A partnership with Fashions Unlimited, another Baltimore-based company, yielded the design of a shirt equipped with sensors throughout for medical professionals to track the person’s heart rate remotely.

“Our founder Philip [Spector], loves doing projects… that merge the gap between technology and fashion,” said Fashions Unlimited’s production manager Ebony Crear.

Machines used by Fashions Unlimited ensure precision in fabric cutting and maximize the use of materials. (Photo Courtesy of Ebony Crear).

“In the last decade the apparel industry has seen a huge shift towards what they call Industry 4.0-related technologies, such as machinery, robotics and digital software to digital practices,” Crear said. “In general the whole process of manufacturing, from meeting a client to producing the garment is heading towards being all digitized.”

Crear says they’re actively upgrading the business’ technology to better design the garments and the machines they use to create them.

“One way they use technology during the production process is using 3D-rendering software to help their clients visualize potential final products.

“If we’re trying to help [a client]develop their pattern–let’s say they don’t have everything ready and they’re still tweaking some things– we can input all of the exact data points [into the software]and it provides a 3D image.
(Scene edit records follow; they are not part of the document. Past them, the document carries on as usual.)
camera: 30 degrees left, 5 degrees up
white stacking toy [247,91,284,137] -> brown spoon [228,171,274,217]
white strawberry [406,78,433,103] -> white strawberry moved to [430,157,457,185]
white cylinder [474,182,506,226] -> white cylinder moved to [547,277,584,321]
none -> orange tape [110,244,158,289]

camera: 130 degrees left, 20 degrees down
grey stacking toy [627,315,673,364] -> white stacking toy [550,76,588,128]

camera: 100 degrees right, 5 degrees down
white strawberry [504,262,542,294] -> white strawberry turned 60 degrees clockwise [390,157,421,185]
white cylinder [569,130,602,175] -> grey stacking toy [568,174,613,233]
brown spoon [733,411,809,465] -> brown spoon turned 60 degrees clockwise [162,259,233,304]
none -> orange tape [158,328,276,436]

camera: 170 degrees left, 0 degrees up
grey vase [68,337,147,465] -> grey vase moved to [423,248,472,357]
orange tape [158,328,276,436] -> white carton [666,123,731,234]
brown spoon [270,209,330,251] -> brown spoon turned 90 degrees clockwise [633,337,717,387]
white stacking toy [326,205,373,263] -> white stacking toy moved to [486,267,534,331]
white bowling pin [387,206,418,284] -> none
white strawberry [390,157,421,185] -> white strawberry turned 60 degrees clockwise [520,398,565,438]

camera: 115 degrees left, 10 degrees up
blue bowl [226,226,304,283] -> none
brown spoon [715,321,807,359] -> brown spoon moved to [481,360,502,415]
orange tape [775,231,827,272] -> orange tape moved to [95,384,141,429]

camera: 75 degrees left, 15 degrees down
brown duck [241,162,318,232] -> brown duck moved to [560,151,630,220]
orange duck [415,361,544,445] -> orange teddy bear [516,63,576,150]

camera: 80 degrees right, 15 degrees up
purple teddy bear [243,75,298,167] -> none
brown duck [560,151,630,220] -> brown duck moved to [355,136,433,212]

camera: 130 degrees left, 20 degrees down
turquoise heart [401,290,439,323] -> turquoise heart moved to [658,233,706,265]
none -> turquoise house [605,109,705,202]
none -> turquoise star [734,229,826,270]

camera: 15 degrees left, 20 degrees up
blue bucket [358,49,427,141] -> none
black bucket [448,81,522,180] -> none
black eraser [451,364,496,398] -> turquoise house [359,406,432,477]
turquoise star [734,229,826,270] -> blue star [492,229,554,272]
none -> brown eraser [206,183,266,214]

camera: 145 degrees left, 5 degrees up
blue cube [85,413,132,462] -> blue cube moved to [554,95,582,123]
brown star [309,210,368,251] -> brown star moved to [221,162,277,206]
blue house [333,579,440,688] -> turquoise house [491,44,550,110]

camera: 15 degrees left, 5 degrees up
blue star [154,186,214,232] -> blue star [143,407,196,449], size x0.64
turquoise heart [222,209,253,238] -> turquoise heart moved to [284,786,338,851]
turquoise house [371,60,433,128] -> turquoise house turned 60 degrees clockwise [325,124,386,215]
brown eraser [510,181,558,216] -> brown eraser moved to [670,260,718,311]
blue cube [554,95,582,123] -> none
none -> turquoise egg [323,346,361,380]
We would even be able to print that out or fit it to an avatar.”

Crear said this tool can be especially helpful with global clients who are not able to come into the factory during production to check on their products. 

“The process from taking an idea to making it practical, making it functionable, making it wearable is intense,” she said. “It’s all of these facets that I just feel like sometimes, as a designer, you might not have thought of.”

Harbor Designs and Fashions Unlimited are two homegrown, Black-owned businesses that have formed a strategic partnership to bring the fashion industry into the future. Using the integration of technology, manufacturing and production of apparel and accessories, the business are making sure that everyone can keep up with the changing times– from athletes to doctors and fashion designers.